*Task brief*. Please rewrite the stretch from the line that contains "After every picture, add" through the line that contains "347.7], [0, 0, 1]] dist [-0.018164, 0.035075]", swapping "pose line" for "extrinsics line" and leaving everything else unchanged.

*Material for this exercise*.
►

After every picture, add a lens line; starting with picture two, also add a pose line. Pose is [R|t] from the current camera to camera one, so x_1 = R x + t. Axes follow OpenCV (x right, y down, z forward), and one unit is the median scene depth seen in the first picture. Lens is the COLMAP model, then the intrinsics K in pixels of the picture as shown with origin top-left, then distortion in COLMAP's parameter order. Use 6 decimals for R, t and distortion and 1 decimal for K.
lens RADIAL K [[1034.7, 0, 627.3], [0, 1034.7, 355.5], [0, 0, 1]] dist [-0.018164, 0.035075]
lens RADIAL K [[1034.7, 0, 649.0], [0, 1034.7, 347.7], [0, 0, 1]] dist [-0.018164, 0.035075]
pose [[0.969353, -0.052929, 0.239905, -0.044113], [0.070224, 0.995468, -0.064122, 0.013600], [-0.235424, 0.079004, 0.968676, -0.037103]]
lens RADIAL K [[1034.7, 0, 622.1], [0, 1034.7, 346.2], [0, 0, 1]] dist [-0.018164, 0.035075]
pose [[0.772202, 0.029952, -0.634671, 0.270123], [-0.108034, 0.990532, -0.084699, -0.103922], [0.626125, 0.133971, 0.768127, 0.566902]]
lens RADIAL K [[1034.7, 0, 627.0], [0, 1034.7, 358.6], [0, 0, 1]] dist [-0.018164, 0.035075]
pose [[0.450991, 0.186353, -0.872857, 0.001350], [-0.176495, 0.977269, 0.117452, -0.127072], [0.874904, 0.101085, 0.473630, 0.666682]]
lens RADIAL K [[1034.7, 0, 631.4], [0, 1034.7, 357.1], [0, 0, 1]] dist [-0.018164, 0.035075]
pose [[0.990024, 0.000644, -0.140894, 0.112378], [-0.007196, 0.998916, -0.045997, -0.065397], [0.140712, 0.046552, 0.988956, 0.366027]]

◄
►

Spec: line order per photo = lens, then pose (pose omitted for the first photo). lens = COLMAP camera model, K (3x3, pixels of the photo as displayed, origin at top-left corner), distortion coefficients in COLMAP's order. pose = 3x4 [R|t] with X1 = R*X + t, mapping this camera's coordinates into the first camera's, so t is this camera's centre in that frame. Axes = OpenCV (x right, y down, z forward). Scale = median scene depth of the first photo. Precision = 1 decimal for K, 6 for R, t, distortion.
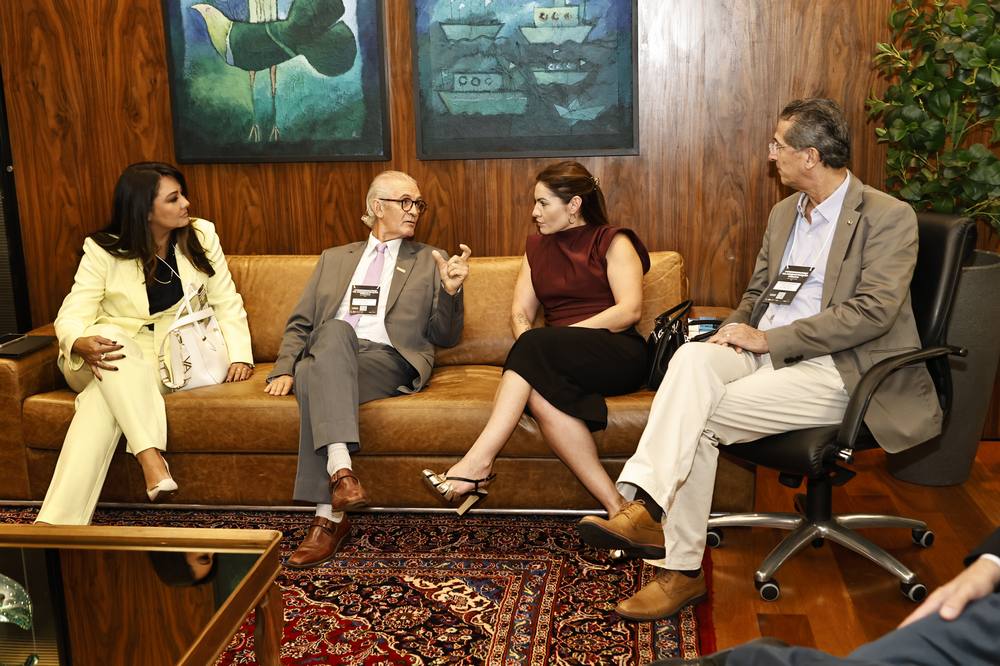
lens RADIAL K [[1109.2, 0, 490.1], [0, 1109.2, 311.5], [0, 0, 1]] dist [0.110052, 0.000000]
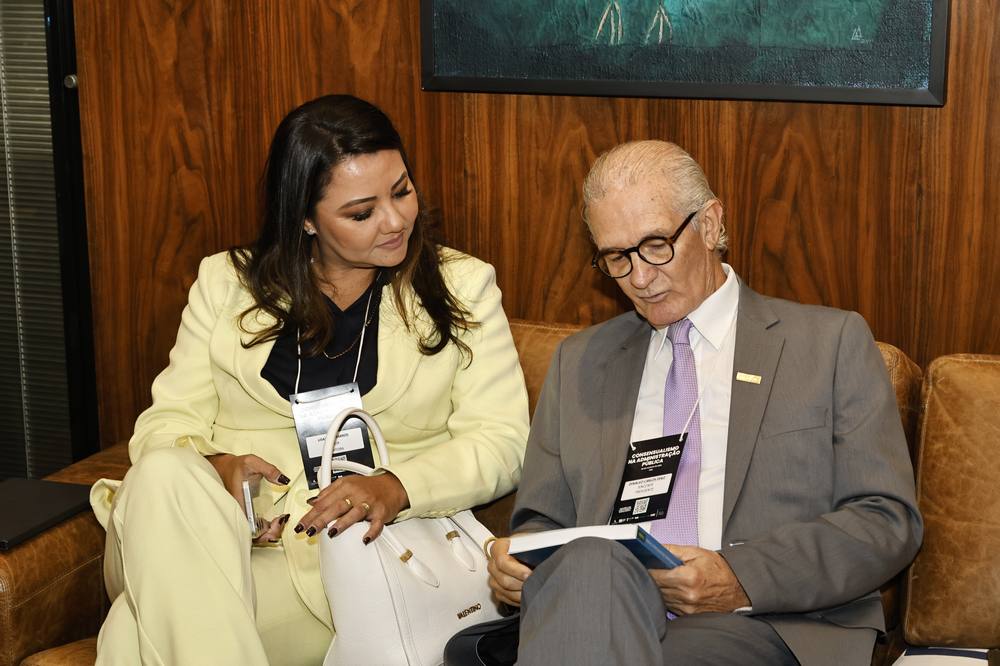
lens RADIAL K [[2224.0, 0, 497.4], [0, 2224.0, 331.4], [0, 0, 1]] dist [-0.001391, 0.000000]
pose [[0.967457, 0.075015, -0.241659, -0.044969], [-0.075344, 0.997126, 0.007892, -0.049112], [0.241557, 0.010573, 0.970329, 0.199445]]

◄

*Problem solution*.
After every picture, add a lens line; starting with picture two, also add a extrinsics line. Pose is [R|t] from the current camera to camera one, so x_1 = R x + t. Axes follow OpenCV (x right, y down, z forward), and one unit is the median scene depth seen in the first picture. Lens is the COLMAP model, then the intrinsics K in pixels of the picture as shown with origin top-left, then distortion in COLMAP's parameter order. Use 6 decimals for R, t and distortion and 1 decimal for K.
lens RADIAL K [[1034.7, 0, 627.3], [0, 1034.7, 355.5], [0, 0, 1]] dist [-0.018164, 0.035075]
lens RADIAL K [[1034.7, 0, 649.0], [0, 1034.7, 347.7], [0, 0, 1]] dist [-0.018164, 0.035075]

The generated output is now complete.